● Check your understanding:
A. Reproduce the stretch of the Series A Preferred Stock terms from "Section 2. Stated Value." through "Section 3. Liquidation.".
B. Under the Series A Preferred Stock terms, how many votes does a holder get for each share?

● Passage for review:

Section 2. Stated Value. Each share of Series A Preferred Stock shall have a stated value of one-ten thousandth ($0.0001) of one cent (the “Stated Value”).
Section 3. Liquidation.
(a) Upon the liquidation, dissolution or winding up of the business of the Corporation, whether voluntary or involuntary, each holder of Series A Preferred Stock shall be entitled to receive, for each share thereof, out of assets of the Corporation legally available therefor, a preferential amount in cash equal to (and not more than) the Stated Value. All preferential amounts to be paid to the holders of Series A Preferred Stock in connection with such liquidation, dissolution or winding up shall be paid before the payment or setting apart for payment of any amount for, or the distribution of any assets of the Corporation to the holders of (i) any other class or series of capital stock whose terms expressly provide that the holders of Series A Preferred Stock should receive preferential payment with respect to such distribution (to the extent of such preference) and (ii) the Corporation’s Common Stock. If upon any such distribution the assets of the Corporation shall be insufficient to pay the holders of the outstanding shares of Series A Preferred Stock (or the holders of any class or series of capital stock ranking on a parity with the Series A Preferred Stock as to distributions in the event of a liquidation, dissolution or winding up of the Corporation) the full amounts to which they shall be entitled, such holders shall share ratably in any distribution of assets in accordance with the sums which would be payable on such distribution if all sums payable thereon were paid in full.

 

1


 

(b) Any distribution in connection with the liquidation, dissolution or winding up of the Corporation, or any bankruptcy or insolvency proceeding, shall be made in cash to the extent possible. Whenever any such distribution shall be paid in property other than cash, the value of such distribution shall be the fair market value of such property as determined in good faith by the Board of Directors of the Corporation.
Section 4. Voting. Except as otherwise expressly required by law, each holder of Series A Preferred Stock shall be entitled to vote on all matters submitted to shareholders of the Corporation and shall be entitled to two hundred and fifty (250) votes for each share of Series A Preferred Stock owned at the record date for the determination of shareholders entitled to vote on such matter or, if no such record date is established, at the date such vote is taken or any written consent of shareholders is solicited. Except as otherwise required by law, the holders of shares of Series A Preferred Stock shall vote together with the holders of Common Stock on all matters and shall not vote as a separate class.

Page-level text extractions
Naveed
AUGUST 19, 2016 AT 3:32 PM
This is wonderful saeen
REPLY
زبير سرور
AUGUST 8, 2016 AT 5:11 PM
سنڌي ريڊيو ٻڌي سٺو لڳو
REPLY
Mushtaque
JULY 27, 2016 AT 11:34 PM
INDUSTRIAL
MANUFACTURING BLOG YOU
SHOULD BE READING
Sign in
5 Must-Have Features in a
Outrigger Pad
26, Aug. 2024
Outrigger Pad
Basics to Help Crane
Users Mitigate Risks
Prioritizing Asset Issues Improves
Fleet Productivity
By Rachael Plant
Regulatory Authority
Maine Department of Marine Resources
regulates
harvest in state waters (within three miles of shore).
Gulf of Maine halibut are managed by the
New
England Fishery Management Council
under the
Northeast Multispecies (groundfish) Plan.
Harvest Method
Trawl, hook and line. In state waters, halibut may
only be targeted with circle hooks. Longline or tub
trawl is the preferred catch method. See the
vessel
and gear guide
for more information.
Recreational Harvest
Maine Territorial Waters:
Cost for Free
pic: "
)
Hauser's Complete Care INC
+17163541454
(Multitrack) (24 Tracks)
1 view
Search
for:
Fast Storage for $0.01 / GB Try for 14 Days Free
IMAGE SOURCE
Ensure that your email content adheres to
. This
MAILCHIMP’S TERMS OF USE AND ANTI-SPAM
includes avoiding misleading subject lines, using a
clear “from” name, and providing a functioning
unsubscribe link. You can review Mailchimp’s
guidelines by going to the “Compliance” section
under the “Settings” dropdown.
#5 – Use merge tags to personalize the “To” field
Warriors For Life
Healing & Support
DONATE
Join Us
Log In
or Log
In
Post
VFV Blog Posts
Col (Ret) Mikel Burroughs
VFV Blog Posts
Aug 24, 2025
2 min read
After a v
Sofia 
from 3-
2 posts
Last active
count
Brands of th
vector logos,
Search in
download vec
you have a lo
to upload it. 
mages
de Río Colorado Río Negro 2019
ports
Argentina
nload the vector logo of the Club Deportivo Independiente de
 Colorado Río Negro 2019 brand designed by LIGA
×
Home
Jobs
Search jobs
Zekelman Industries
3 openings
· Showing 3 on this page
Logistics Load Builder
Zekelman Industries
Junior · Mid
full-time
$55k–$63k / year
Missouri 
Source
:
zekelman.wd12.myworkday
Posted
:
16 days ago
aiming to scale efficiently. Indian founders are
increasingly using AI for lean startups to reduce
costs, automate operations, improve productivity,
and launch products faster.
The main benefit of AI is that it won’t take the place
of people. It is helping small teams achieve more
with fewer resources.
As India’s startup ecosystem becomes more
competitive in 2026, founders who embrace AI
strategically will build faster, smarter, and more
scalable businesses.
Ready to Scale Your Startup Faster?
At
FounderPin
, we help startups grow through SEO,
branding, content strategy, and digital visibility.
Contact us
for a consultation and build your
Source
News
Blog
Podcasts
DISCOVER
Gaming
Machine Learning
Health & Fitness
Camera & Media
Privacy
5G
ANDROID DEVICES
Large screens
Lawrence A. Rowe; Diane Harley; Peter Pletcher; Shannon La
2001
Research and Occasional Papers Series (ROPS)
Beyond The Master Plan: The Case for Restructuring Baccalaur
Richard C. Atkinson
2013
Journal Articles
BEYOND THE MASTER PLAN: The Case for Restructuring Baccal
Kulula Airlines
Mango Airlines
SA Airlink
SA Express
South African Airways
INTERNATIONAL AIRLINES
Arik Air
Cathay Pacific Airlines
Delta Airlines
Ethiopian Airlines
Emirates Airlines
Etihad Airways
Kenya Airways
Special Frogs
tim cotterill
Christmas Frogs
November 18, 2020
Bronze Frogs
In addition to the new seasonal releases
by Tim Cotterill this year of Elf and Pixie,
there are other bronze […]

● Outputs for the tasks:
A.
Section 2. Stated Value. Each share of Series A Preferred Stock shall have a stated value of one-ten thousandth ($0.0001) of one cent (the “Stated Value”).
Section 3. Liquidation.

B. Two hundred and fifty (250) votes for each share of Series A Preferred Stock.